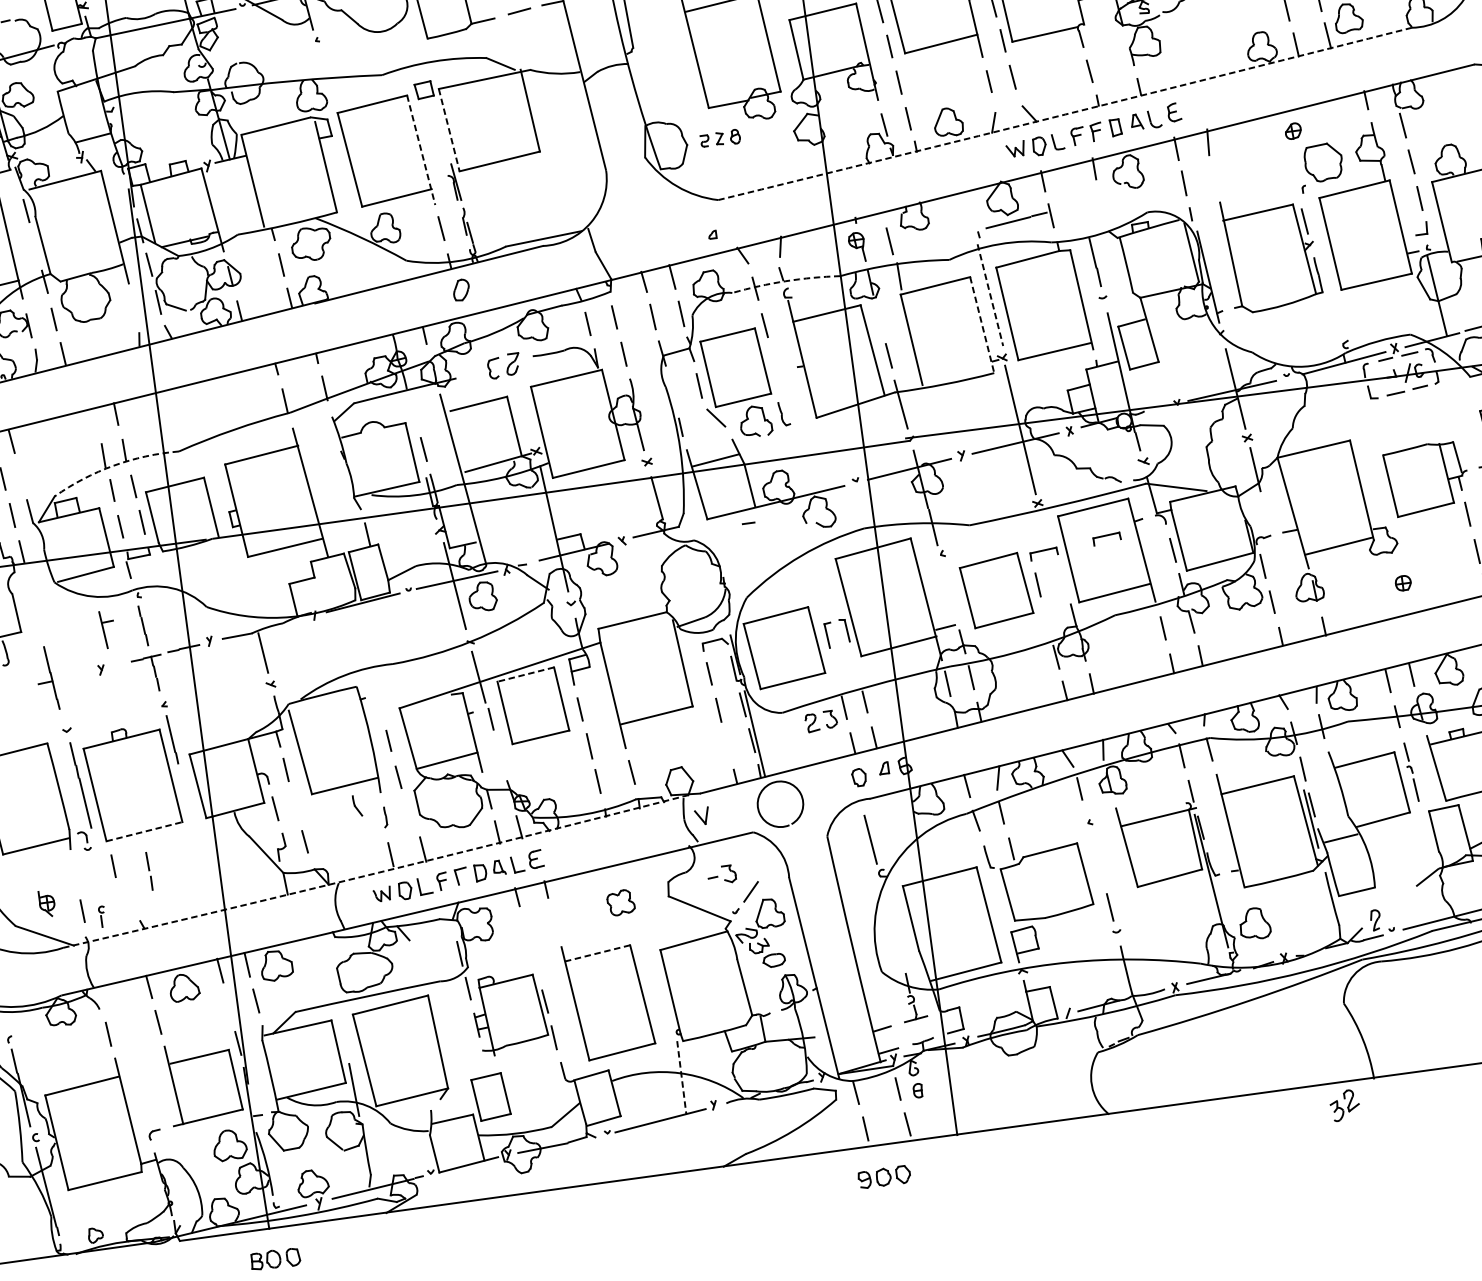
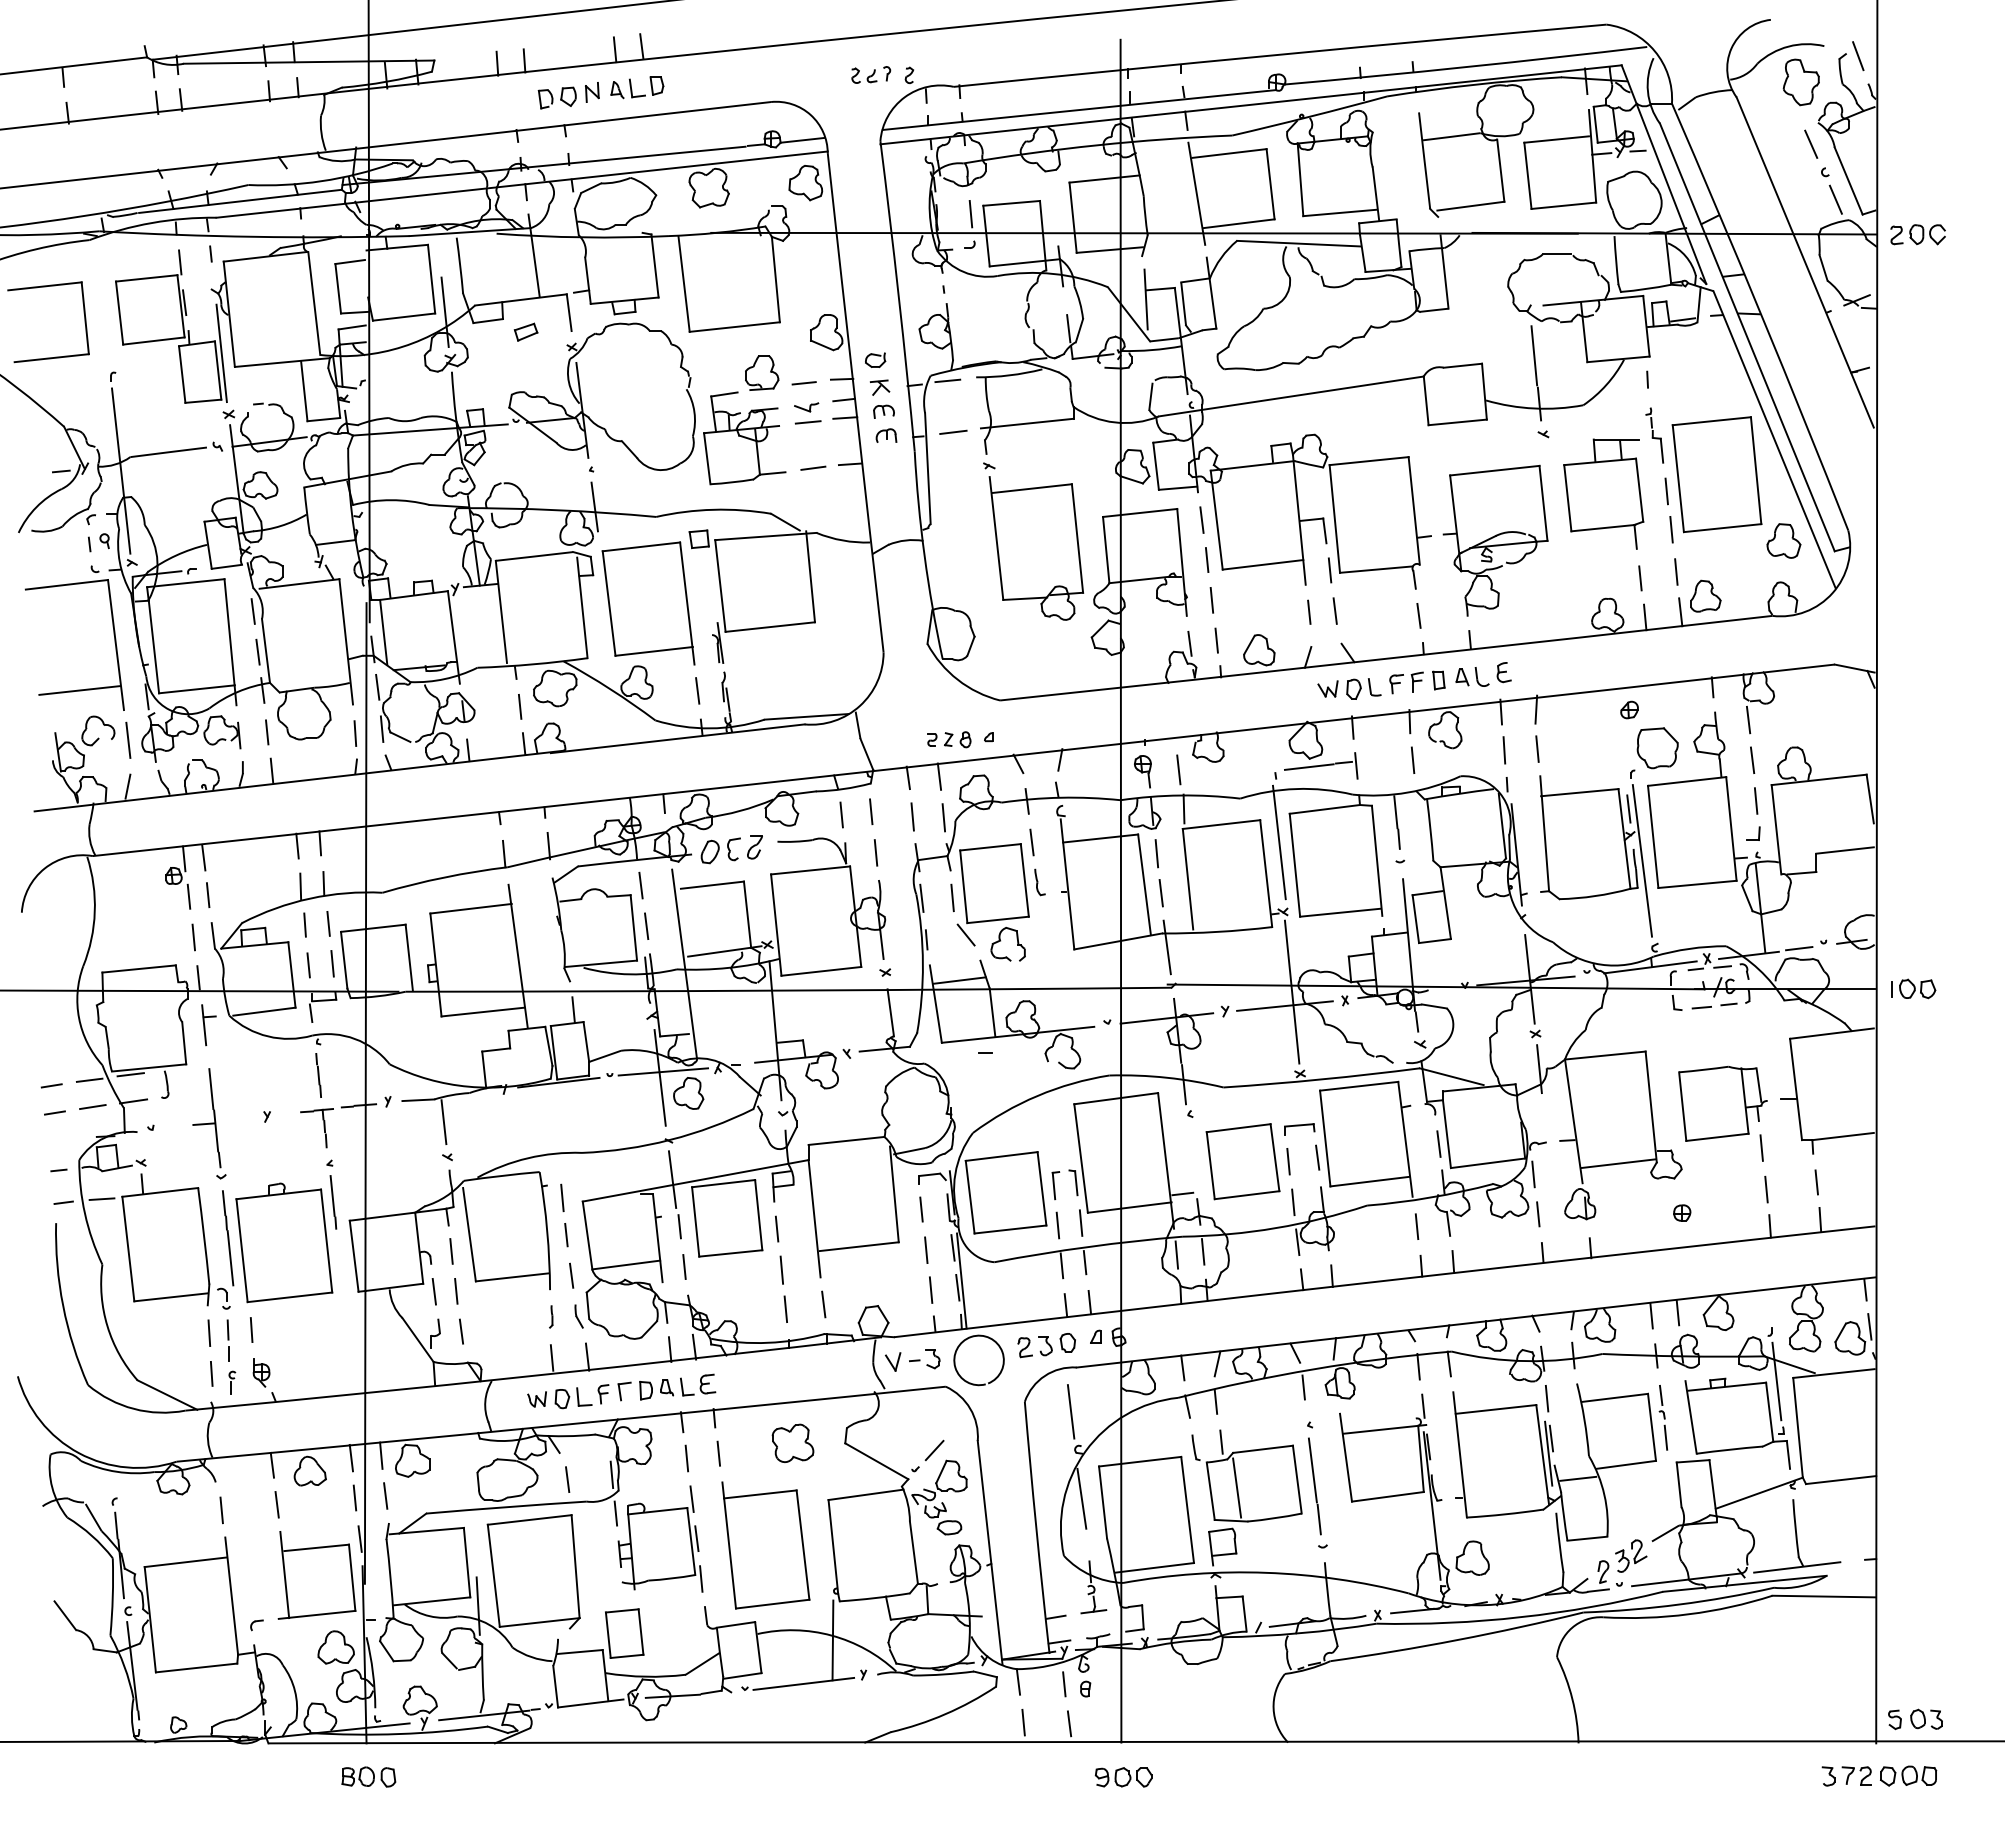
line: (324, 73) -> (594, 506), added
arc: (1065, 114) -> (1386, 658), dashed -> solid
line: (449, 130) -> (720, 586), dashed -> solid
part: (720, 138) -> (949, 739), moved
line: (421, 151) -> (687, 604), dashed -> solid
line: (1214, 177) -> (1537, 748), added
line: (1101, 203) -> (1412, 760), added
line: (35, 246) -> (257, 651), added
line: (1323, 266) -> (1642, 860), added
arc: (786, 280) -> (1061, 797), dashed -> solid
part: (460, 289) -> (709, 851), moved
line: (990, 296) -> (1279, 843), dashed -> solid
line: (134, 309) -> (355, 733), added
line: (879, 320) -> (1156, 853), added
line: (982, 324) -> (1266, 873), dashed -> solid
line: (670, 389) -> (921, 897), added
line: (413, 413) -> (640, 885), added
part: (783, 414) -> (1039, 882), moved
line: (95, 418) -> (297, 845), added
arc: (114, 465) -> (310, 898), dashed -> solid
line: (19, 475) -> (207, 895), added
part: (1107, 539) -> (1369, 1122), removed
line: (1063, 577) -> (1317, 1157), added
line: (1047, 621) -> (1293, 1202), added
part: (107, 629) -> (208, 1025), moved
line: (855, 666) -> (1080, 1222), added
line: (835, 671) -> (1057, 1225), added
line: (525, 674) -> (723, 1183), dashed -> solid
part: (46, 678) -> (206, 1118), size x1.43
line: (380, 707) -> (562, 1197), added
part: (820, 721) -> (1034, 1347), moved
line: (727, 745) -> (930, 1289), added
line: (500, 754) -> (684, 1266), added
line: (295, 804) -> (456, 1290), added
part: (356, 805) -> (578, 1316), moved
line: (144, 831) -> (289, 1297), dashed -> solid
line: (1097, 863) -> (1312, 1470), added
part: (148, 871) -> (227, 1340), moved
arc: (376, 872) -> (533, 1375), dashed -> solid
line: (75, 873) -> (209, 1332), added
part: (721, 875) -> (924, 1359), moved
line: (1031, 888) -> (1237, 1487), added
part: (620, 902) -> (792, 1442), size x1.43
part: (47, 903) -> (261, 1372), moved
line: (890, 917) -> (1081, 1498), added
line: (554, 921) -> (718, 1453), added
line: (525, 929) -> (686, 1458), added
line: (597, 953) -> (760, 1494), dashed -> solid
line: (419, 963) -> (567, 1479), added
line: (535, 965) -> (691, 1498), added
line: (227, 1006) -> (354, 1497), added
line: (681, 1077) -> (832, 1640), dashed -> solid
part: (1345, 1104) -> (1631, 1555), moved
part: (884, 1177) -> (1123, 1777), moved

-*-

BRIEF: Every entry above should be written out again verbatim, with no pictures included.

REPLY:
line: (324, 73) -> (594, 506), added
arc: (1065, 114) -> (1386, 658), dashed -> solid
line: (449, 130) -> (720, 586), dashed -> solid
part: (720, 138) -> (949, 739), moved
line: (421, 151) -> (687, 604), dashed -> solid
line: (1214, 177) -> (1537, 748), added
line: (1101, 203) -> (1412, 760), added
line: (35, 246) -> (257, 651), added
line: (1323, 266) -> (1642, 860), added
arc: (786, 280) -> (1061, 797), dashed -> solid
part: (460, 289) -> (709, 851), moved
line: (990, 296) -> (1279, 843), dashed -> solid
line: (134, 309) -> (355, 733), added
line: (879, 320) -> (1156, 853), added
line: (982, 324) -> (1266, 873), dashed -> solid
line: (670, 389) -> (921, 897), added
line: (413, 413) -> (640, 885), added
part: (783, 414) -> (1039, 882), moved
line: (95, 418) -> (297, 845), added
arc: (114, 465) -> (310, 898), dashed -> solid
line: (19, 475) -> (207, 895), added
part: (1107, 539) -> (1369, 1122), removed
line: (1063, 577) -> (1317, 1157), added
line: (1047, 621) -> (1293, 1202), added
part: (107, 629) -> (208, 1025), moved
line: (855, 666) -> (1080, 1222), added
line: (835, 671) -> (1057, 1225), added
line: (525, 674) -> (723, 1183), dashed -> solid
part: (46, 678) -> (206, 1118), size x1.43
line: (380, 707) -> (562, 1197), added
part: (820, 721) -> (1034, 1347), moved
line: (727, 745) -> (930, 1289), added
line: (500, 754) -> (684, 1266), added
line: (295, 804) -> (456, 1290), added
part: (356, 805) -> (578, 1316), moved
line: (144, 831) -> (289, 1297), dashed -> solid
line: (1097, 863) -> (1312, 1470), added
part: (148, 871) -> (227, 1340), moved
arc: (376, 872) -> (533, 1375), dashed -> solid
line: (75, 873) -> (209, 1332), added
part: (721, 875) -> (924, 1359), moved
line: (1031, 888) -> (1237, 1487), added
part: (620, 902) -> (792, 1442), size x1.43
part: (47, 903) -> (261, 1372), moved
line: (890, 917) -> (1081, 1498), added
line: (554, 921) -> (718, 1453), added
line: (525, 929) -> (686, 1458), added
line: (597, 953) -> (760, 1494), dashed -> solid
line: (419, 963) -> (567, 1479), added
line: (535, 965) -> (691, 1498), added
line: (227, 1006) -> (354, 1497), added
line: (681, 1077) -> (832, 1640), dashed -> solid
part: (1345, 1104) -> (1631, 1555), moved
part: (884, 1177) -> (1123, 1777), moved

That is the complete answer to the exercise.